U.S. Cyber Command did it? Attack on U.S. oil pipeline hacker’s server shut down, ransom money disappears

The Dark Side, the hacking group that attacked Colonial Pipeline, the largest fuel pipeline operator in the United States, has ceased operations and lost control of some of its ransom demands after its servers were shut down today by unidentified individuals. The hacker group’s servers were shut down today by unknown parties, losing control of some of the ransom money.

Recorded Future, a U.S. cybersecurity consulting firm, said Darkside had admitted in a Web posting that it was unable to connect to specific servers for blogs and pay-per-use.

“Recorded Future threat intelligence analyst Dmitry Smilyanets said he found that Darkside ransomware operator Darksupp wrote on its website, “A few hours ago, we were unable to connect to the public part of our infrastructure. That is, blogs, payment servers, DOS servers.”

AFP reports that connecting through the TOR browser on the Dark Web displays a notice that the Dark Side URL can no longer be found.

According to Recorded Future, Darksupp, who operates the Dark Side, also said that the cryptocurrency ransom money had been removed from the servers, leaving the organization devastated. After holding the victim’s IT system hostage, Dark Side claimed that it would provide the tools to unlock it upon receipt of the ransom.

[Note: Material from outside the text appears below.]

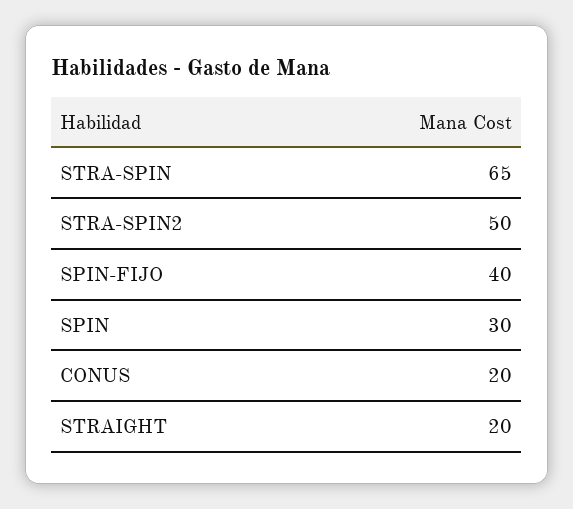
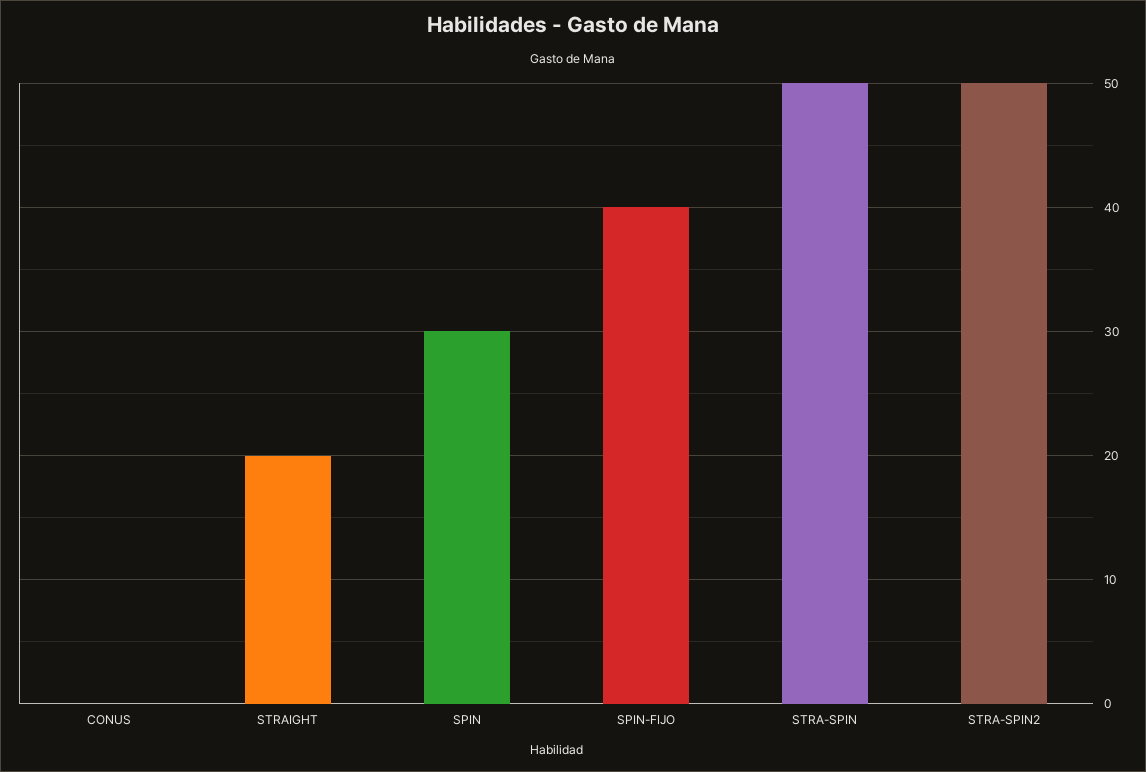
STRA-SPIN: 65 -> 50
CONUS: 20 -> 0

There are conflicting opinions as to who actually took down the Dark Side’s computers. Some suspect that the U.S. Army Cyber Command acted, as the 780th Military Intelligence Brigade’s Twitter account retweeted the report shortly after it was released by Recorded Future. The report.

Asked at a congressional hearing today whether Cyber Command has taken action against the dark side, Cyber Command Commander Paul Nakasone said he would not discuss the unit’s actions.